Text block:
────────────────────

Anybody else finding that current new cars have become too powerful, comfortable and refined? I know even today’s family cars can handle a slalom better than the old spors cars, have more power than anyone needs and have all the creature comforts, yet they just aren’t as nimble and fun to drive as a barebones subcompact with skinny tires, a decent gearbox and 100 horses. One of my favorite cars of all time was a 1990 Accord, but even today’s Civic just feels like someone else is driving.
And what is with everything having to be “soft touch” anyway? Is it a car or an inflatable companion?
It’s what the buyer wants.
Modern cars are appliances, made to get from A to B and do it well. They have no soul, though. Driving them is a bit boring, albeit very safe.
If I need to be reminded how badly vehicles used to handle, I’ll roll my 52 pickup around for a while. It is kinda fun to have to think about how to stop, wondering whether it is actually going to and what to do when making a turn. Since it doesn’t have power steering, I even get a workout in the process.
While I like my old cars, you won’t hear me complain about our new cars, though. I’d hate it if I had to commute using the old beasts to work every day.
I think a Mazda 3 Sport is about as good a combination of real feel, safety and fun to drive as you can get. You sound like the owner of an Austin Healy Sprite that I used to work with. He said his car was a real driving experience based on it being noisy, uncomfortable, close to the ground, no power steering and under powered. That car was a real seat-of-the-pants experience.
He was right; a horse is an even more direct feel transportation experience.
Ha, I just sold a Mazda3 s, albeit an automatic. It was one of the few cars I liked when I was shopping for a $15,000 car a few years ago. I sold it to buy a $3,000 car because I didn’t like having a depreciating asset that I rarely drove. I still felt it was a too refined.
Also. I prefer riding my bicycle to driving. My ideal car would be the love child of a Wrangler and a Miata.
I do miss the simplicity of the old cars. However I don’t miss their need for constant tender loving care.
In truth, I think a lot of what drove cars to be bigger and snazzier was the mandates for safety systems. 5mph bumpers, door beams, crush zones, airbag systems, emissions systems, rollover regulations, all of that adds size and weight. That drives up the need for horsepower and drives up cost. Folks generally feel that high cost on a small and basic vehicle is unfounded…and a bad deal. So to get the profit margins, the cars have to be made bigger and fancier.
Let’s see how the Fiat 500 does in the marketplace. That might be a good indicator of whether or not my theory has merit.
One of the reasons I feel for this insulation of the car from it’s environment is the IPod and other electronic devices whose uses in noisy, cramped quarters is near impossible. Trust me, if regulations said it was ok to play your Wii in your car, they would come standard with big screens, black out curtains and stand up room in the back. This insatiable appetite for electronic entertainment “drives” much of interior car isolation. Handling has long since become secondary to good bass response.
Car stereos and digital technology are far too good too. Bring back the 8-track! And electric lights are far too bright–we should all use candles. And who needs central heat and air conditioning? We should all go back to living in caves while we’re at it. And science? We understand far too much… let’s go back to utter ignorance.

────────────────────

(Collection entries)

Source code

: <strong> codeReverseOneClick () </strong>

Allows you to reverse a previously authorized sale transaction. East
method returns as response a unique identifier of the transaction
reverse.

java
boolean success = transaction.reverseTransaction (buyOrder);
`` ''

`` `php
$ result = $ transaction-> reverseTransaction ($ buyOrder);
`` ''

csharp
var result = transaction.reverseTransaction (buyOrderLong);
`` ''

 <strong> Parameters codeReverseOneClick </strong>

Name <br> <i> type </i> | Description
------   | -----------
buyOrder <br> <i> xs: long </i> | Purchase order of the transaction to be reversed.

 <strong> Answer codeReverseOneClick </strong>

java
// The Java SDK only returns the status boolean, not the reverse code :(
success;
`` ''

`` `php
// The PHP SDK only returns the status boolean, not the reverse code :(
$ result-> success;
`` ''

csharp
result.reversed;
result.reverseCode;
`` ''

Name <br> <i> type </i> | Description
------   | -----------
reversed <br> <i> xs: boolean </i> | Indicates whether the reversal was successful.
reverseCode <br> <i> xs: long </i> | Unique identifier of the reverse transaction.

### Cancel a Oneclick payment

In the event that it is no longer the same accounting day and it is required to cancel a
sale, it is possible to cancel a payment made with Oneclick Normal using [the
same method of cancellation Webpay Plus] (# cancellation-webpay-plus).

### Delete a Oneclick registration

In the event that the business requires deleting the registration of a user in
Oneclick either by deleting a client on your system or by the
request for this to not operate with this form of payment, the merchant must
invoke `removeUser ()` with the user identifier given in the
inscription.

────────────────────

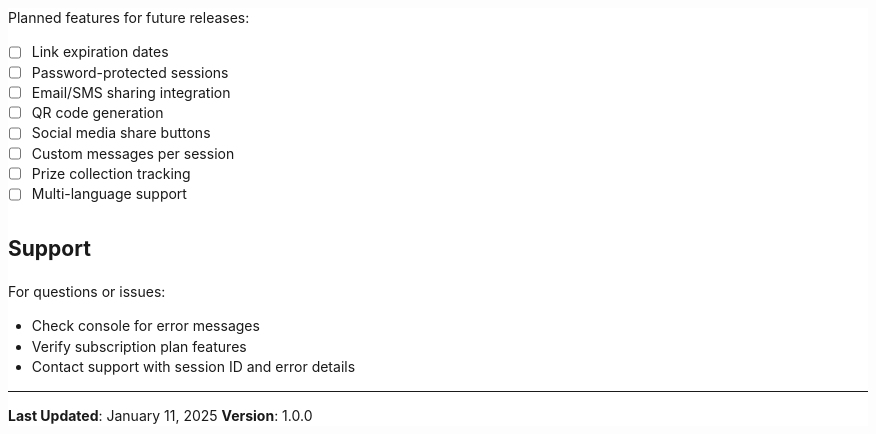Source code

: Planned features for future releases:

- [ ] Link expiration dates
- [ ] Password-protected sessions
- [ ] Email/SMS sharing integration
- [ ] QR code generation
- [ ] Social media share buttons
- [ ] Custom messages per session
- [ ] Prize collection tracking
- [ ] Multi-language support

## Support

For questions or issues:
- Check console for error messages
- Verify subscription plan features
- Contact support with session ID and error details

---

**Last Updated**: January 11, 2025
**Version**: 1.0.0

────────────────────

Activities:
a) Reproduce the passage of the discussion about modern cars that starts with "Modern cars are" and goes on through "work every day.".
b) Transcribe the lines of the entries that start with the line containing "<strong> Answer codeReverseOneClick" and go on through the line containing "### Delete a Oneclick registration".

Responses by item number:
a)
Modern cars are appliances, made to get from A to B and do it well. They have no soul, though. Driving them is a bit boring, albeit very safe.
If I need to be reminded how badly vehicles used to handle, I’ll roll my 52 pickup around for a while. It is kinda fun to have to think about how to stop, wondering whether it is actually going to and what to do when making a turn. Since it doesn’t have power steering, I even get a workout in the process.
While I like my old cars, you won’t hear me complain about our new cars, though. I’d hate it if I had to commute using the old beasts to work every day.

b)
 <strong> Answer codeReverseOneClick </strong>

java
// The Java SDK only returns the status boolean, not the reverse code :(
success;
`` ''

`` `php
// The PHP SDK only returns the status boolean, not the reverse code :(
$ result-> success;
`` ''

csharp
result.reversed;
result.reverseCode;
`` ''

Name <br> <i> type </i> | Description
------   | -----------
reversed <br> <i> xs: boolean </i> | Indicates whether the reversal was successful.
reverseCode <br> <i> xs: long </i> | Unique identifier of the reverse transaction.

### Cancel a Oneclick payment

In the event that it is no longer the same accounting day and it is required to cancel a
sale, it is possible to cancel a payment made with Oneclick Normal using [the
same method of cancellation Webpay Plus] (# cancellation-webpay-plus).

### Delete a Oneclick registration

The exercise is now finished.